▸ **Saved data entries**
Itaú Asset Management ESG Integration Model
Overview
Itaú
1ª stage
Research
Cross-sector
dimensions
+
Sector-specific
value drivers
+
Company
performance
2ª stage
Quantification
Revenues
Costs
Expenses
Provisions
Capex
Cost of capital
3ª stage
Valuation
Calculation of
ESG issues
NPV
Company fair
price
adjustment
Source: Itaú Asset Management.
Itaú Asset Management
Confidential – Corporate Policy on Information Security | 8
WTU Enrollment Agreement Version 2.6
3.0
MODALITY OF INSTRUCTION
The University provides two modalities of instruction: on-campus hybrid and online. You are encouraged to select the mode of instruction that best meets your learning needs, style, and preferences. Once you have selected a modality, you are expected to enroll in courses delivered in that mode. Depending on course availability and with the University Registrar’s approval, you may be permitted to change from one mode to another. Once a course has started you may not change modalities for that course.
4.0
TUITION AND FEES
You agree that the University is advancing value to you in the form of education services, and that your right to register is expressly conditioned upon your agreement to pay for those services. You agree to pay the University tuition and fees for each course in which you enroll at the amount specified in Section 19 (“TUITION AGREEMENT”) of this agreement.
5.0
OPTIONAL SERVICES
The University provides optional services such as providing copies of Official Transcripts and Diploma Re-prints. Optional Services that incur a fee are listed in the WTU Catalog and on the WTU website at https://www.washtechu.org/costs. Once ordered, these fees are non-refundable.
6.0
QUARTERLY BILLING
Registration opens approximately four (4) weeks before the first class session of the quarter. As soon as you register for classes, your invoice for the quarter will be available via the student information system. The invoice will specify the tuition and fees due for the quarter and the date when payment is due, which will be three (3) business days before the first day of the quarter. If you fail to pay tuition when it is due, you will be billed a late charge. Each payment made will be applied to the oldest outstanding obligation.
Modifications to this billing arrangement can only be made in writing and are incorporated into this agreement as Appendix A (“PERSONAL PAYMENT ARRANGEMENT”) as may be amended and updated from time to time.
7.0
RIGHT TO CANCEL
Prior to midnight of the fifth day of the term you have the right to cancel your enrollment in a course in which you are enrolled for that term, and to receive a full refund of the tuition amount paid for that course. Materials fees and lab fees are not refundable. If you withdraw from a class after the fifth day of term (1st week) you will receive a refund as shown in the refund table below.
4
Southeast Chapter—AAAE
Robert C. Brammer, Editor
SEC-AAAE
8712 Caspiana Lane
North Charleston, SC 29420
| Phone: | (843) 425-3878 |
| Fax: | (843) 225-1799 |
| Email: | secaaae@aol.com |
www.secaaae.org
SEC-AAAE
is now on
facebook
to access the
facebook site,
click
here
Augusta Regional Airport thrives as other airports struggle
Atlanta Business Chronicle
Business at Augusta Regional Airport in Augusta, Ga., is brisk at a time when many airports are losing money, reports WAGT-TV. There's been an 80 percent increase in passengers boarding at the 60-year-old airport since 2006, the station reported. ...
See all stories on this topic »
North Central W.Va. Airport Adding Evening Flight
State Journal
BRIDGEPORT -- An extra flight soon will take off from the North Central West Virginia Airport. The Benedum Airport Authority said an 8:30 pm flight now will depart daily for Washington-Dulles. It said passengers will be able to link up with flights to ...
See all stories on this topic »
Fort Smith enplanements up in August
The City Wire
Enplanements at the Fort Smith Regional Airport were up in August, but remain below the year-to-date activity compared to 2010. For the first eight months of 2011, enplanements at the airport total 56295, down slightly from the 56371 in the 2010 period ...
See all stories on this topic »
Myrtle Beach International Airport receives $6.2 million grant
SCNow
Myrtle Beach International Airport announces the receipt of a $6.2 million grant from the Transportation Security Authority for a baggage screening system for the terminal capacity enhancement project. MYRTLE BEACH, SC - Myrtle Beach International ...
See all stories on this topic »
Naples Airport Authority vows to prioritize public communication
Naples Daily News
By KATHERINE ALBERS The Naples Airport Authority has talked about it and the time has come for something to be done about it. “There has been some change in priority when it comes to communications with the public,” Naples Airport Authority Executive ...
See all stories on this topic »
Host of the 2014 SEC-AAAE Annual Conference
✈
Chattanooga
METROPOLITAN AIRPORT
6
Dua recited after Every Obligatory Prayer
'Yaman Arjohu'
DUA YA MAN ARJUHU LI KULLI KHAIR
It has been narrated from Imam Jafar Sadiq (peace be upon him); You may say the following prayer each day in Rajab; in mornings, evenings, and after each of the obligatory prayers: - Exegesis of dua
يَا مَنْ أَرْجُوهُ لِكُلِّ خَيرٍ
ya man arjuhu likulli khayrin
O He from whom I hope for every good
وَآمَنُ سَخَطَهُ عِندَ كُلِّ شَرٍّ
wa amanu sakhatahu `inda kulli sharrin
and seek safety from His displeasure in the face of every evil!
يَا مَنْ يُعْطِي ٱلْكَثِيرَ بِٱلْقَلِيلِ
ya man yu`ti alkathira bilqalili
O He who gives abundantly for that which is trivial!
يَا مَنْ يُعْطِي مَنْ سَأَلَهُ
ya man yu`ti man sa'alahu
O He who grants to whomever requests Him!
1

▸ **What to produce**
Output each record exactly, leaving nothing out.

▸ **Completed task**
Itaú Asset Management ESG Integration Model
Overview
Itaú
1ª stage
Research
Cross-sector
dimensions
+
Sector-specific
value drivers
+
Company
performance
2ª stage
Quantification
Revenues
Costs
Expenses
Provisions
Capex
Cost of capital
3ª stage
Valuation
Calculation of
ESG issues
NPV
Company fair
price
adjustment
Source: Itaú Asset Management.
Itaú Asset Management
Confidential – Corporate Policy on Information Security | 8
WTU Enrollment Agreement Version 2.6
3.0
MODALITY OF INSTRUCTION
The University provides two modalities of instruction: on-campus hybrid and online. You are encouraged to select the mode of instruction that best meets your learning needs, style, and preferences. Once you have selected a modality, you are expected to enroll in courses delivered in that mode. Depending on course availability and with the University Registrar’s approval, you may be permitted to change from one mode to another. Once a course has started you may not change modalities for that course.
4.0
TUITION AND FEES
You agree that the University is advancing value to you in the form of education services, and that your right to register is expressly conditioned upon your agreement to pay for those services. You agree to pay the University tuition and fees for each course in which you enroll at the amount specified in Section 19 (“TUITION AGREEMENT”) of this agreement.
5.0
OPTIONAL SERVICES
The University provides optional services such as providing copies of Official Transcripts and Diploma Re-prints. Optional Services that incur a fee are listed in the WTU Catalog and on the WTU website at https://www.washtechu.org/costs. Once ordered, these fees are non-refundable.
6.0
QUARTERLY BILLING
Registration opens approximately four (4) weeks before the first class session of the quarter. As soon as you register for classes, your invoice for the quarter will be available via the student information system. The invoice will specify the tuition and fees due for the quarter and the date when payment is due, which will be three (3) business days before the first day of the quarter. If you fail to pay tuition when it is due, you will be billed a late charge. Each payment made will be applied to the oldest outstanding obligation.
Modifications to this billing arrangement can only be made in writing and are incorporated into this agreement as Appendix A (“PERSONAL PAYMENT ARRANGEMENT”) as may be amended and updated from time to time.
7.0
RIGHT TO CANCEL
Prior to midnight of the fifth day of the term you have the right to cancel your enrollment in a course in which you are enrolled for that term, and to receive a full refund of the tuition amount paid for that course. Materials fees and lab fees are not refundable. If you withdraw from a class after the fifth day of term (1st week) you will receive a refund as shown in the refund table below.
4
Southeast Chapter—AAAE
Robert C. Brammer, Editor
SEC-AAAE
8712 Caspiana Lane
North Charleston, SC 29420
| Phone: | (843) 425-3878 |
| Fax: | (843) 225-1799 |
| Email: | secaaae@aol.com |
www.secaaae.org
SEC-AAAE
is now on
facebook
to access the
facebook site,
click
here
Augusta Regional Airport thrives as other airports struggle
Atlanta Business Chronicle
Business at Augusta Regional Airport in Augusta, Ga., is brisk at a time when many airports are losing money, reports WAGT-TV. There's been an 80 percent increase in passengers boarding at the 60-year-old airport since 2006, the station reported. ...
See all stories on this topic »
North Central W.Va. Airport Adding Evening Flight
State Journal
BRIDGEPORT -- An extra flight soon will take off from the North Central West Virginia Airport. The Benedum Airport Authority said an 8:30 pm flight now will depart daily for Washington-Dulles. It said passengers will be able to link up with flights to ...
See all stories on this topic »
Fort Smith enplanements up in August
The City Wire
Enplanements at the Fort Smith Regional Airport were up in August, but remain below the year-to-date activity compared to 2010. For the first eight months of 2011, enplanements at the airport total 56295, down slightly from the 56371 in the 2010 period ...
See all stories on this topic »
Myrtle Beach International Airport receives $6.2 million grant
SCNow
Myrtle Beach International Airport announces the receipt of a $6.2 million grant from the Transportation Security Authority for a baggage screening system for the terminal capacity enhancement project. MYRTLE BEACH, SC - Myrtle Beach International ...
See all stories on this topic »
Naples Airport Authority vows to prioritize public communication
Naples Daily News
By KATHERINE ALBERS The Naples Airport Authority has talked about it and the time has come for something to be done about it. “There has been some change in priority when it comes to communications with the public,” Naples Airport Authority Executive ...
See all stories on this topic »
Host of the 2014 SEC-AAAE Annual Conference
✈
Chattanooga
METROPOLITAN AIRPORT
6
Dua recited after Every Obligatory Prayer
'Yaman Arjohu'
DUA YA MAN ARJUHU LI KULLI KHAIR
It has been narrated from Imam Jafar Sadiq (peace be upon him); You may say the following prayer each day in Rajab; in mornings, evenings, and after each of the obligatory prayers: - Exegesis of dua
يَا مَنْ أَرْجُوهُ لِكُلِّ خَيرٍ
ya man arjuhu likulli khayrin
O He from whom I hope for every good
وَآمَنُ سَخَطَهُ عِندَ كُلِّ شَرٍّ
wa amanu sakhatahu `inda kulli sharrin
and seek safety from His displeasure in the face of every evil!
يَا مَنْ يُعْطِي ٱلْكَثِيرَ بِٱلْقَلِيلِ
ya man yu`ti alkathira bilqalili
O He who gives abundantly for that which is trivial!
يَا مَنْ يُعْطِي مَنْ سَأَلَهُ
ya man yu`ti man sa'alahu
O He who grants to whomever requests Him!
1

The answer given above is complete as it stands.